The study found about 11 per cent of the birds were suffering from osteomyelitis, a severe bone infection.
University of Adelaide co-author, Associate Professor Lee Arnold, dated the lake sediments in which Genyornis was found. This linked the deaths of these individuals with a period of severe drought beginning about 48,000 years ago.
During this drought, these giant birds, along with other megafaunal species, including the ancient giant relatives of the wombats and kangaroos, were facing major environmental challenges.
As the landscape dried across Australia, the large inland lakes and forests began to disappear, and central Australia became flat desert plains now covered by lakes of salt.

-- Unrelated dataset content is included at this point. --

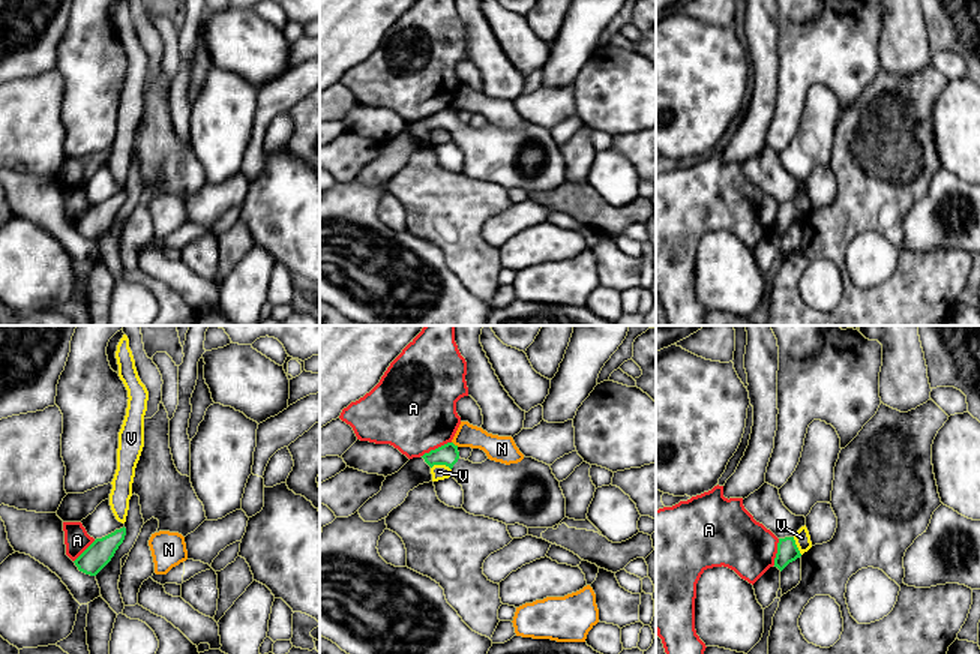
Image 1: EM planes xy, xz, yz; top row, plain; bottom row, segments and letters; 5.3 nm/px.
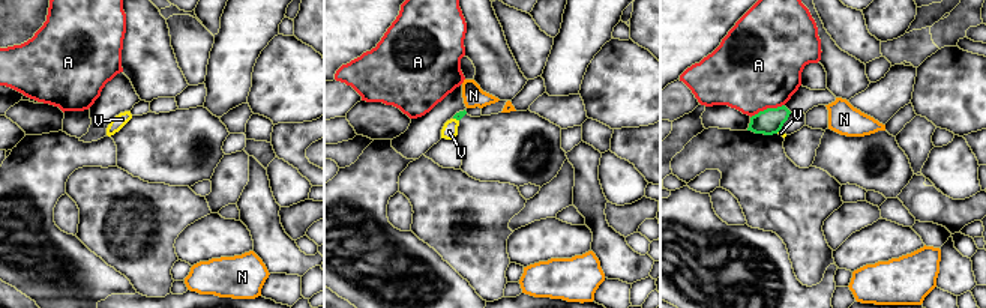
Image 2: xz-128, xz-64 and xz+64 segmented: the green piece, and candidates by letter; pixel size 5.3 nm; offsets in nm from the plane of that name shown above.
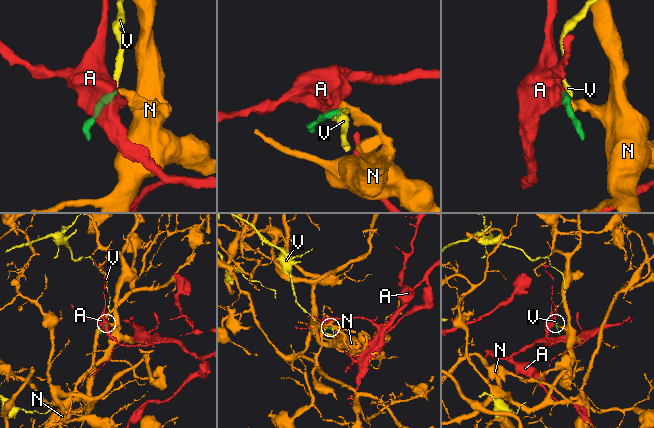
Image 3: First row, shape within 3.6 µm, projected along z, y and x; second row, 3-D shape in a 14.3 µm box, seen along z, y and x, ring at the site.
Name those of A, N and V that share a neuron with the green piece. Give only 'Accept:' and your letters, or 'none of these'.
Accept: none of these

"As the drought conditions worsened, food resources would have been reduced, placing considerable stress on the animals", says co-author Associate Professor Trevor Worthy, from Flinders University's Palaeontology Laboratory.
"From studies on living birds, we know that challenging environmental conditions can have negative physiological effects, so we infer that the Lake Callabonna population of Genyornis would have been struggling through such conditions."
With no conclusive evidence to suggest that Genyornis newtoni survived much past this time, it is likely that protracted drought and high disease rates may have contributed to this species eventual extinction.
At another fossil site, the Naracoorte Caves in South Australia, modelling suggested changes to Australian plantlife, brought about by human land use and climate change, could have contributed to the extinction of ancient plant eaters such as Diprodoton.
The study was published in the journal Ecography.
"By modelling the ecological community using powerful computing methods, we can simulate any extinct or modern species' relative position in the overall food chain as it existed many millennia ago, and then estimate how vulnerable these species were to changes in the ecosystem," says Flinders University evolutionary ecologist and lead author Dr John Llewelyn.
"Our models revealed that extinct species of megafauna, particularly the big plant eaters, were more vulnerable to these 'bottom-up' coextinction cascades triggered by changes in plant species than were the species that we still have around today."
The analyses also showed that species lower on the food chain, such as plant eaters that specialised on only a few plant species for food, were particularly vulnerable.